Budget Cuts Will Kill Safety Program That Caught Salmonella, E. Coli, Listeria Outbreaks
Food safety advocates: Fresh produce inspections will drop by 80 percent.
July 11, 2012 -- Food safety advocates are frantically trying to save a little-known produce inspection program that accounts for 80 percent of all government testing of produce and has prompted recalls of tainted fruits and vegetables around the country, including an April recall of bagged spinach contaminated with salmonella.
The Microbiological Data Program (MDP), part of the USDA's Agricultural Marketing Service (AMS), has been slashed from the Obama administration's 2013 budget request, which says that other government agencies have better resources with which to test produce. Food safety advocates are worried that a major source of detection for salmonella, E. coli and other pathogens will leave American consumers vulnerable.
"It stops people from getting sick in the first place and industry can learn about how that product became tainted. Both of those makes moral and economic sense," attorney Bill Marler, publisher of Food Safety News, told ABC News. He added that the money cutting the program will save -- $4.4 million -- is "chump change" compared to the benefits of keeping it.
According to Food Safety News, MDP tests an average of four times as many produce samples each year as the FDA, and eliminating it would cut government testing by 80 percent. The food safety blog reported that over a three-year period, MDP found salmonella in samples it tested 100 times, resulting in 23 salmonella recalls, including an April recall of bagged lettuce by Dole. It also prompted recalls after it found listeria and a particular strain of E. coli in other produce samples.

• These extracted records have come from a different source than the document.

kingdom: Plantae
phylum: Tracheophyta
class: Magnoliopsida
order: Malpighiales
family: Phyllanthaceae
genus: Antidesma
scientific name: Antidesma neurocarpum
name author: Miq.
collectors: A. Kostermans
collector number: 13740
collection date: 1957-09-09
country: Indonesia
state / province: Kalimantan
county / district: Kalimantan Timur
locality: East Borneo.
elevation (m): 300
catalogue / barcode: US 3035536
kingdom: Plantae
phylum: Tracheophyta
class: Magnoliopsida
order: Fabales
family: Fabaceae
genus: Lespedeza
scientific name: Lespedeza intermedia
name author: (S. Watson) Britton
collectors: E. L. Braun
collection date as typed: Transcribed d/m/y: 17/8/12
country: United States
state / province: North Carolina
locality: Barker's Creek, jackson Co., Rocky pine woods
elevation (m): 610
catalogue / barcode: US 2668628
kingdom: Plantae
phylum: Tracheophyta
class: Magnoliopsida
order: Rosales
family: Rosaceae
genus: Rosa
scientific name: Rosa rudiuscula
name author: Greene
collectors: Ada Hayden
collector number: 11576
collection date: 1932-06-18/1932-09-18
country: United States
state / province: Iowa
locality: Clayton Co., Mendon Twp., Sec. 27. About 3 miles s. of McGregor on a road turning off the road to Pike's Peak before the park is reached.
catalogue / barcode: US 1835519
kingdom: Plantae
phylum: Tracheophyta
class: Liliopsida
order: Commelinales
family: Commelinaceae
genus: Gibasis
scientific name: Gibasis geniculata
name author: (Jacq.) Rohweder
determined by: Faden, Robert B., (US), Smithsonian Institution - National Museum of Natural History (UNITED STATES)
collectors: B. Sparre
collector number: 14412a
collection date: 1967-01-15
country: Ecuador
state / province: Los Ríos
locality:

The MDP was launched in 2001 with the goal of monitoring food-borne pathogens in U.S. produce by sampling and testing fruit and vegetables in partnership with 11 states that account for 50 percent of the U.S. population. While the MDP doesn't regulate food safety, it works closely with and provides data to the Centers for Disease Control and the Food and Drug Administration, especially during an outbreak. According to the MDP website, in 2012 it is testing a number of types of produce, including alfalfa sprouts, cantaloupe and bagged lettuce and spinach.
The testing isn't meant to be preventive, but the MDP maintains that samples are collected "close to the point of consumption" -- such as produce distribution centers -- so that if a harmful pathogen is discovered, the source could easily be traced and the product can be pulled from shelves.
Outbreaks tied to fresh produce have grabbed headlines in recent years, including the 2011 listeria contamination in cantaloupe that killed at least 30 people and the 2008 outbreak of a strain of salmonella in jalapeno peppers that sickened thousands around the country. But the produce industry has maintained that the FDA -- which investigated and took action in those cases -- is better equipped to regulating contamination.
"We support a strong testing program by that agency," Ray Gilmer of the United Fresh Produce Association, the industry's trade group, told ABC News. "We have always supported strong appropriations for FDA, and that would include testing protocols that they believe would be effective in monitoring for public health and be scientifically accurate. The USDA Agricultural Marketing Service is not the right place to conduct public health testing."
He added, "We believe that by the time USDA's MDP has detected something and notified FDA, the product has already been eaten."
Bill Marler is unconvinced. "Industry does not like testing because it prompts recalls and recalls are seen by industry as embarrassing. I see testing and recalls as positive for both consumers and industry."
At least one lawmaker has launched a last-ditch effort to save the program. In a letter urging the Office of Management and Budget to restore funding to MDP, Rep. Rosa DeLauro, D.-Connecticut, noted the program performed more than 35,000 tests on over 17,400 produce samples in 2011 alone.
"It is unacceptable for this valuable, cost-effective program – and the only program dedicated to improving our understanding of the bacterial contamination of produce – to be eliminated," Rep. DeLauro wrote. "A critical program like this should not slip through the cracks because of questions of where it best belongs."
A spokesperson for the USDA Agricultural Marketing Service told ABC News today that the program is ongoing and there has been no word on its future status.
In the House appropriations bill, it was noted that the AMS may be better suited to focus on the marketing – and not the testing – of produce: "While food safety is a vitally important part of successfully marketing produce and other agricultural products, other Federal and State public health agencies are better equipped to perform this function."